Very touching book written by John Foster about his love Juan Céspedes who escaped from Cuba and ended up in New York, where he met John. They fell in love in the 1980's. John was a historian, author and lecturer. Juan, a want-to-be dancer. The book is mostly about their relationship at a time when their friends were starting to become sick, and AIDS was starting to become a world wide health concern for gay men. They eventually moved to Australia, where John was trying to legalize Juan's status in Australia to permanent resident, when Juan passed. It was published in 1993, a year before John's own death. I think this book for me was more about how opposites attract, and how love grows and Juan's declining health. Honest and a look at how the gay community became aware of AIDS.
Very much a book of its time the meeting of two opposites who fall in love and then the tragedy of the late 20th century AIDS making it a story of caring and grief poignantly written.
This book is beautifully written, and has a warmth and depth to it for such a sad serious subject that the reader is carried along with grief but also a happiness that ‘there was them…’
Traversing from Cuba to the United States and onto Australia, "Take Me to Paris, Johnny" is a heartbreaking memoir about the love affair between John Foster and Juan Céspedes.
This is a beautifully written memoir by John Foster, an Australian Academic, about his relationship with a Cuban refugee/aspiring dancer, Juan Cespedes. This very personal work follows Juan and the effects AIDS has had on his life. This memoir also touches on immigration difficulties, travelling and the local church community, which supported John and Juan.
Don't be put off by the rather chick-lit looking cover of this book, it is anything but chick-lit.
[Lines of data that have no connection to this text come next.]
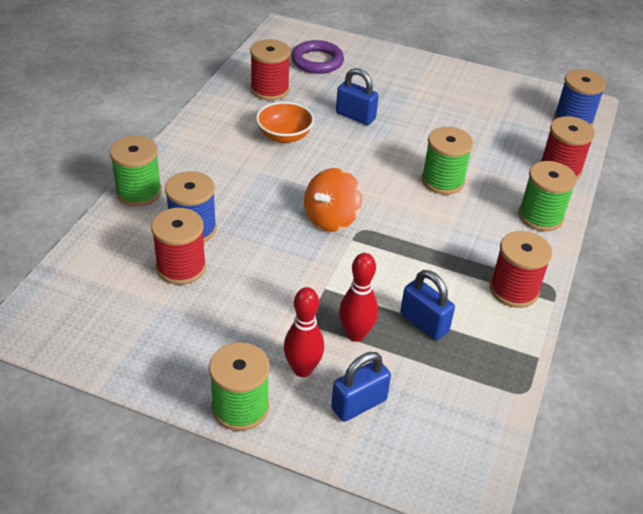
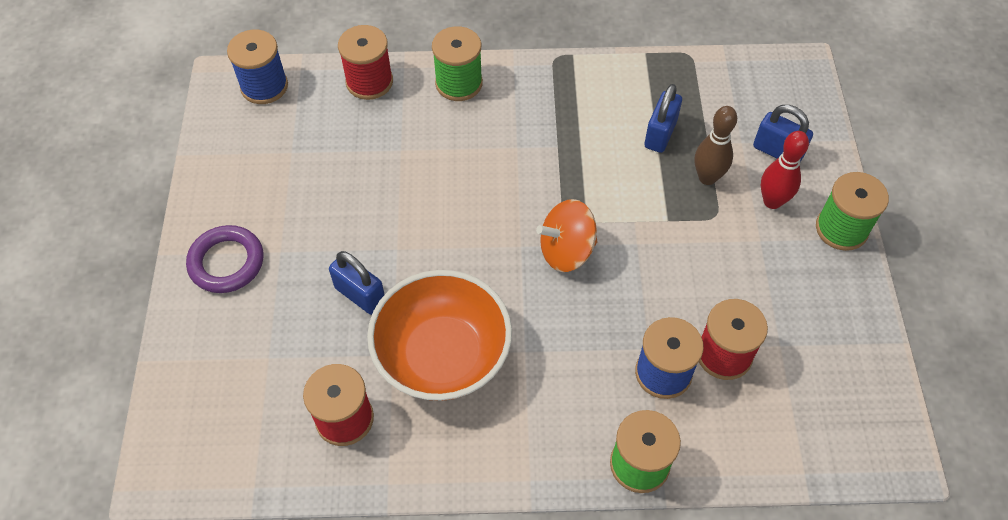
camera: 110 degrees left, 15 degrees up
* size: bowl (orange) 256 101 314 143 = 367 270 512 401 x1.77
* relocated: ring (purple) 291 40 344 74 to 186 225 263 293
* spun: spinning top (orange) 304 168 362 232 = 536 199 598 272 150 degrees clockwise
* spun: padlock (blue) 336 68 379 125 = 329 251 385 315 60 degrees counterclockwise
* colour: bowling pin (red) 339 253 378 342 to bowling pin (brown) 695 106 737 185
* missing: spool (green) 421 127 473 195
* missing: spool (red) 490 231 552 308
Rather, this is the story of Juan Cespedes, written by his partner after his death from Aids. It is a very moving, well written memoir which I found hard to put down.
Juan is an early fugitive from the Revolution in Cuba, escaping to become a refugee in New York City where he lives a hand to mouth existence. He pursues his love of dance, and eventually meets John Foster, the author and his future partner.
When Juan becomes ill, it is the early days of the Aids epidemic in New York, when the disease was called 'the gay cancer'. It must have been a very terrifying time for the gay community, when so little was known of the disease, and treatment usually unsuccessful. John nurses Juan through his illness, but the book never becomes depressing, the author writing always with restraint.
As the blurb states it's an unsentimental look back at Foster's relationship with Juan back in the eighties. This is a product of its time and the writing style reflects Foster's generation, but it's incredibly well written. The story of the two will seem unconventional [and unromantic] to some, but it's the way Foster describes Juan's rapid descent which makes the book so special and, ultimately heart breaking. My only suggestion is to skip the foreword and read it after you've read the memoir.
Poetic, graceful and disarmingly simple, this memoir and love story is an underrated gem. While quite different, it's just as beautiful as the more celebrated 'Holding the Man' by Tim Conigrave. Highly recommended.